Kendati usulan anggaran demikian, tahun 2021 ini pagu anggaran KPU sebesar Rp 2,648 triliun saja. Setelah dua kali refokusing, anggaran KPU tahun 2021 diturunkan menjadi Rp 1,918 triliun. Dari alokasi tersebut, sejauh ini KPU baru merealisasikan 37 persen.

Adapun Bawaslu mengajukan alokasi anggaran pengawasan Pemilu Legislatif dan Pemilu Presiden 2024 sebesar Rp 22,755 triliun dan pengawasan Pemilukada 2024 Rp 11 triliun. Dengan demikian, anggaran yang diajukan untuk pengawasan Pemilu Legislatif, Pemilu Presiden, dan Pemilukada 2024 mencapai Rp 33,755 triliun.

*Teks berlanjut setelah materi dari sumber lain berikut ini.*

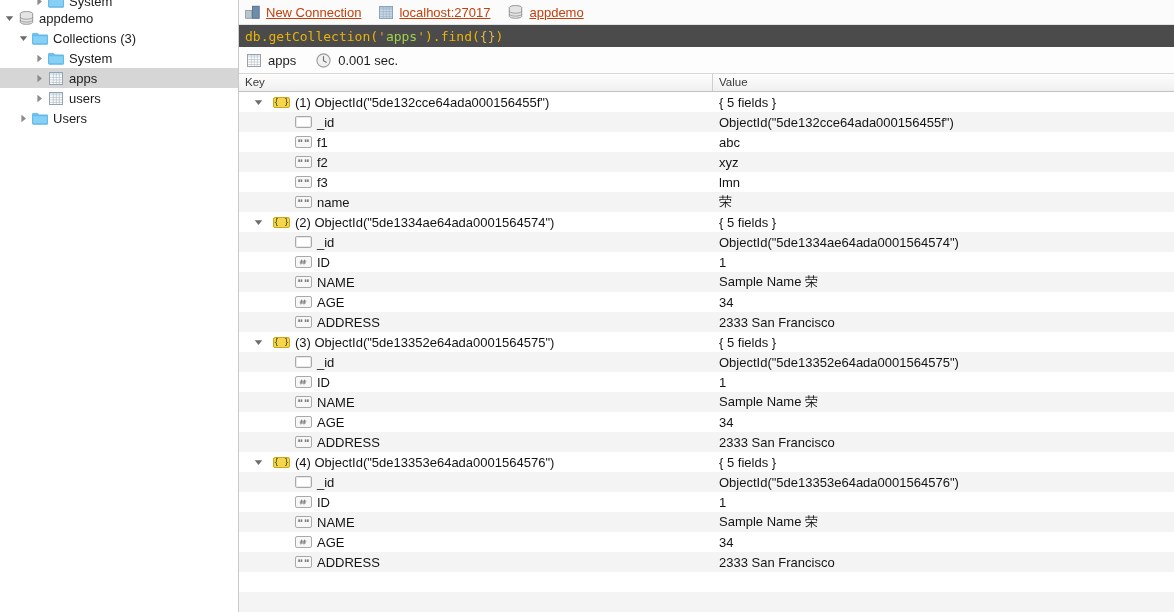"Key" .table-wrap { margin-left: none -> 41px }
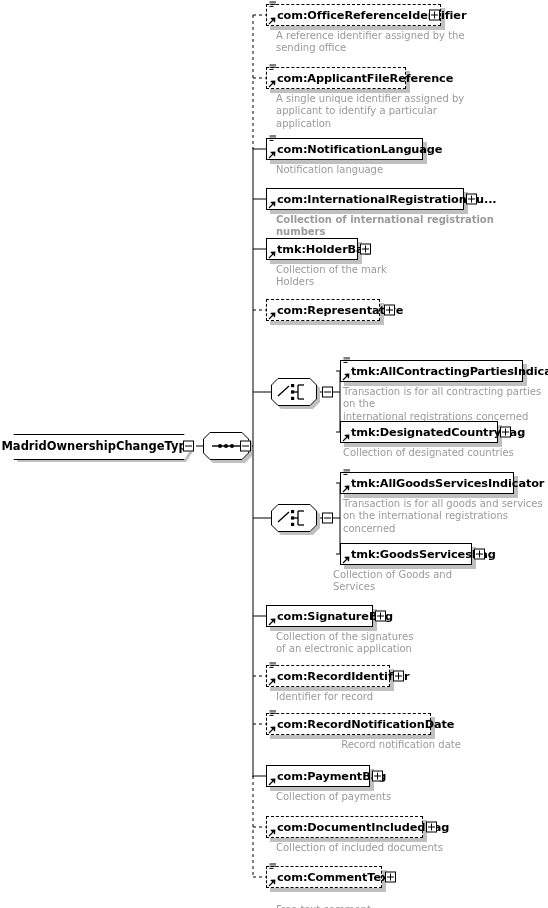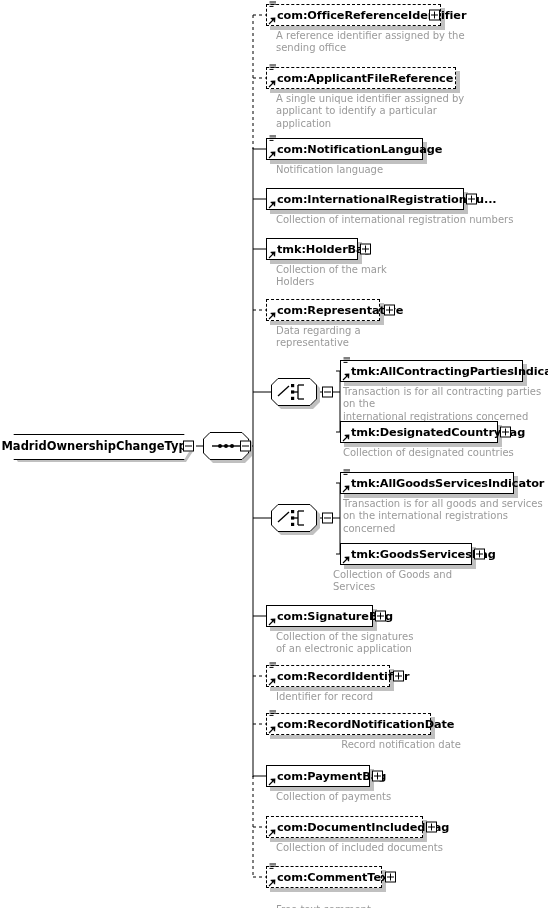"com:ApplicantFileReference" div.elem { width: 190px -> 140px }
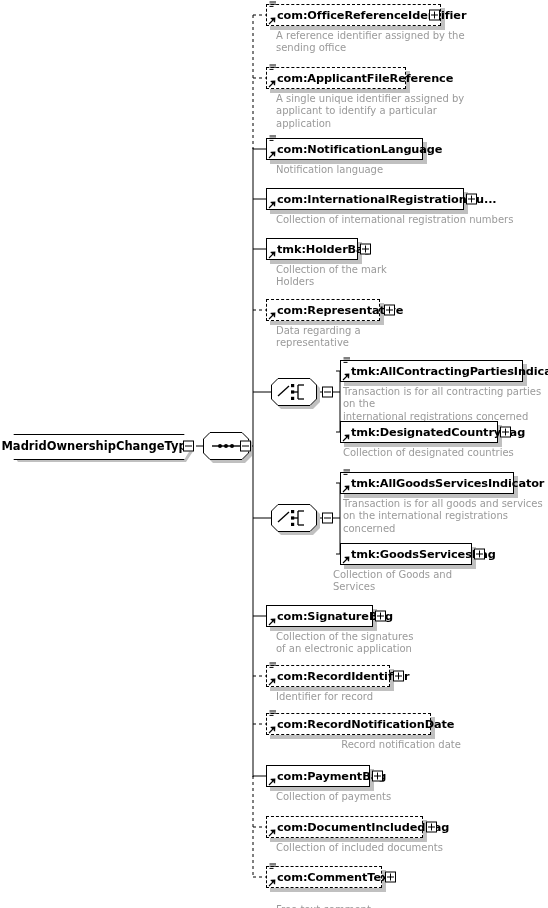"Collection of international registration" div.anno { font-weight: none -> bold }
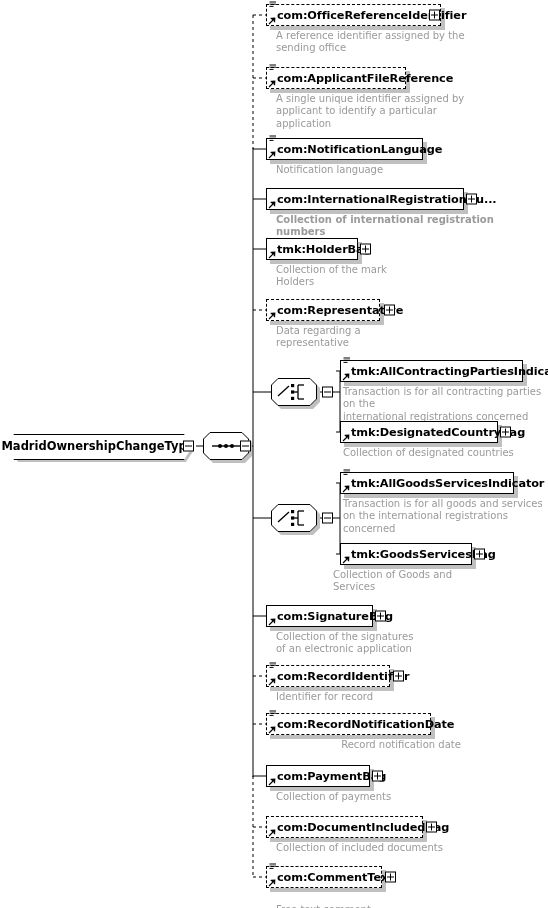"Data regarding a" div.anno { html: <div>Data regarding a representative</div> -> none }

Abhan menjelaskan, alokasi pengawasan Pemilu Legislatif dan Pemilu Presiden tahun 2024 meningkat ketimbang Pemilu Legislatif dan Pemilu Presiden 2019. (Ketua Bawaslu Abhan)

Tahun 2021 ini, Bawaslu juga mendapatkan pagu anggaran Rp 1,641 triliun yang setelah dua kali pemangkasan anggaran menjadi Rp 1,581 triliun. Realisasi belanja Bawaslu tahun ini juga baru 31,85 persen.

Abhan menjelaskan, alokasi pengawasan Pemilu Legislatif dan Pemilu Presiden tahun 2024 meningkat ketimbang Pemilu Legislatif dan Pemilu Presiden 2019. Saat itu, anggaran yang diperlukan Rp 12,029 triliun.

Alokasi tahun 2024 sudah memperhitungkan pengawasan dua putaran pemilu serta kebutuhan anggaran untuk pengadaan alat pelindung diri (APD).

Bawaslu dan jajaran di provinsi dan kabupaten/kota juga menyiapkan anggaran untuk pengadaan kendaraan roda empat untuk operasional serta renovasi kantor. Sejauh ini, kata Abhan, kantor Bawaslu umumnya berstatus pinjam pakai atau sewa.

Di pusat, dua kantornya berstatus pinjam pakai dan sewa. Adapun di 34 provinsi, hanya tiga yang berstatus hibah, sisanya 19 pinjam pakai dan 12 sewa. Di 514 kabupaten/kota, satu kantor berstatus hibah, 198 pinjam pakai dan 315 lainnya sewa.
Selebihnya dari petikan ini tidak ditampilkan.